Texto do exercício:

———

Governo pede investigação sobre aumento no preço dos combustíveis em vários estados
- há 22 horas
- 2 min de leitura
A Secretaria Nacional do Consumidor, órgão vinculado ao Ministério da Justiça e Segurança Pública, solicitou ao Conselho Administrativo de Defesa Econômica a abertura de investigação sobre recentes aumentos nos preços dos combustíveis registrados em postos de diferentes regiões do país.
O pedido foi formalizado nesta segunda-feira (10), por meio de ofício encaminhado ao Cade, após denúncias apresentadas por representantes de sindicatos do setor. Segundo as entidades, distribuidoras que atuam em estados como Bahia, Rio Grande do Norte, Minas Gerais e Rio Grande do Sul, além do Distrito Federal, estariam elevando os preços de venda dos combustíveis mesmo sem anúncio de reajuste nas refinarias da Petrobras.
De acordo com os relatos apresentados à Senacon, os aumentos teriam sido justificados por distribuidoras com base na alta das cotações internacionais do petróleo, influenciada por tensões geopolíticas recentes no Oriente Médio.
Em nota oficial, a Senacon informou que solicitou ao Cade a análise da situação para verificar se há indícios de práticas que possam comprometer a livre concorrência no setor.

———

Registros do conjunto de dados:

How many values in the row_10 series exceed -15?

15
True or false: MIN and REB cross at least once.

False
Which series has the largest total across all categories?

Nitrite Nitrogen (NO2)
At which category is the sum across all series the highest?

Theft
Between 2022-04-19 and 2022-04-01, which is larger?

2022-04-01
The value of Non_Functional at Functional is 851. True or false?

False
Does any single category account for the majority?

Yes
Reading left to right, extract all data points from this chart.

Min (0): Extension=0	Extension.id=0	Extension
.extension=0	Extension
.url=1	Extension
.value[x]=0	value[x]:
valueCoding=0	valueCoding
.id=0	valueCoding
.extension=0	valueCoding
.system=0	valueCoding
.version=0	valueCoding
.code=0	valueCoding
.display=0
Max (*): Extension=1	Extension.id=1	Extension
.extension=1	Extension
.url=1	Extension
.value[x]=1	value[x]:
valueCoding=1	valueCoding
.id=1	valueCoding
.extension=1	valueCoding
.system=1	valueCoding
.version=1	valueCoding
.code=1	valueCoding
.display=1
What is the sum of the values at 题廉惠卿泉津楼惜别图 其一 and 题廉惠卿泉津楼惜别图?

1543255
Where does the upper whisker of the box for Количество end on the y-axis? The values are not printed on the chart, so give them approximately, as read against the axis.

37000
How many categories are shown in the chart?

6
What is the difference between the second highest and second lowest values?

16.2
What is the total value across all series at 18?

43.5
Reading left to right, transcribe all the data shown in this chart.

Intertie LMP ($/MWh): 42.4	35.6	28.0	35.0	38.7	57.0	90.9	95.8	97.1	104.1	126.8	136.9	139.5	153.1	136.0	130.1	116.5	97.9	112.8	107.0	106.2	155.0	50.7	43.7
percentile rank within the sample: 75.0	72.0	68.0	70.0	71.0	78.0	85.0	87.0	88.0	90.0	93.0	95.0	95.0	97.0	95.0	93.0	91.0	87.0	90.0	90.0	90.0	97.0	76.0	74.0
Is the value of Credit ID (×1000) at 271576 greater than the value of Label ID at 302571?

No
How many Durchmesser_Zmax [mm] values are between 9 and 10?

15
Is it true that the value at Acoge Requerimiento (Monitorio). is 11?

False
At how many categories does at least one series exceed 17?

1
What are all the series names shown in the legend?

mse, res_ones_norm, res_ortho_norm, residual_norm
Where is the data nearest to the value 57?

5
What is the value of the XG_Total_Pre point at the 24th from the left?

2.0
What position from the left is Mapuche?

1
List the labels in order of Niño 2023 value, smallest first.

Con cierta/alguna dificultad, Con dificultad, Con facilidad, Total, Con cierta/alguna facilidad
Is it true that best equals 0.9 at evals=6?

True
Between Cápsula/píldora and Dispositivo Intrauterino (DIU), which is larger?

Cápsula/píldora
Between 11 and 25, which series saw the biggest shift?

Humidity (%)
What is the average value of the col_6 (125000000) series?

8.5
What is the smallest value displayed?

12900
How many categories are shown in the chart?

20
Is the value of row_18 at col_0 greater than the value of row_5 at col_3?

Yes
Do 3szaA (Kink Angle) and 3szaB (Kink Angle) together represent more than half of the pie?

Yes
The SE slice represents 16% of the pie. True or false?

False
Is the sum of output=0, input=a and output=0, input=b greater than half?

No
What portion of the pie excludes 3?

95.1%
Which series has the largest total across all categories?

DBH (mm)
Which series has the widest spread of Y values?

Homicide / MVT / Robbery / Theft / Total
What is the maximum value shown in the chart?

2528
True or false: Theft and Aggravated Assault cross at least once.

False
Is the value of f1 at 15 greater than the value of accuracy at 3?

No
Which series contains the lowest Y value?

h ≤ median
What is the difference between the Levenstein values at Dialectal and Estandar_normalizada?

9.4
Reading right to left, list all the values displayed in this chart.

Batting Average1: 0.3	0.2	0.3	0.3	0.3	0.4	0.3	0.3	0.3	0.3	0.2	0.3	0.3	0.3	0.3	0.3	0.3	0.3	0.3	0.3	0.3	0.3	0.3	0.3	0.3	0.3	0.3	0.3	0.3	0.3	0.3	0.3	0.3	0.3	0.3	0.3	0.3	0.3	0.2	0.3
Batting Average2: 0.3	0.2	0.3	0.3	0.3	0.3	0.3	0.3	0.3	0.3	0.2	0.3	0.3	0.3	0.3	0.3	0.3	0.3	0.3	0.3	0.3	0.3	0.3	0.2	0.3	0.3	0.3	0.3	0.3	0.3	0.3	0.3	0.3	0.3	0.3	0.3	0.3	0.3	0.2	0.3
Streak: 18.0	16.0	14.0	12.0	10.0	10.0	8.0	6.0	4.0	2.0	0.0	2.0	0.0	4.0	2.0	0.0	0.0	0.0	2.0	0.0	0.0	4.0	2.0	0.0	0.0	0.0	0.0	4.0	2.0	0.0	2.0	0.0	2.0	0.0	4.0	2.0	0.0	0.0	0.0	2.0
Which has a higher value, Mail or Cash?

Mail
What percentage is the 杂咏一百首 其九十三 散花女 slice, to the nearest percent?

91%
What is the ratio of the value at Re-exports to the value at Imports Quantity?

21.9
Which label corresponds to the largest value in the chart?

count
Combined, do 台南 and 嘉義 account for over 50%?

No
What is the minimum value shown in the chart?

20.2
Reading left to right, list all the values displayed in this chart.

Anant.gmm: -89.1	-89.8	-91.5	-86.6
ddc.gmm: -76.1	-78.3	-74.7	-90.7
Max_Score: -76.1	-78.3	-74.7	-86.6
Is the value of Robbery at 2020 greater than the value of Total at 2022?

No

———

Questão A:
Retorne o trecho do texto sobre os combustíveis que começa em "De acordo com" e termina em "no Oriente Médio.".
Questão B:
Por favor, reescreva de forma mais curta o parágrafo do texto sobre os combustíveis iniciado por "O pedido foi formalizado", mantendo os fatos principais.
A listagem não é necessária para o que se pede aqui.

Resposta A:
De acordo com os relatos apresentados à Senacon, os aumentos teriam sido justificados por distribuidoras com base na alta das cotações internacionais do petróleo, influenciada por tensões geopolíticas recentes no Oriente Médio.

Resposta B:
O pedido foi formalizado na segunda-feira (10), em ofício ao Cade, após denúncias de representantes de sindicatos do setor. Segundo essas entidades, distribuidoras na Bahia, no Rio Grande do Norte, em Minas Gerais, no Rio Grande do Sul e no Distrito Federal estariam aumentando os preços de venda dos combustíveis sem anúncio de reajuste nas refinarias da Petrobras.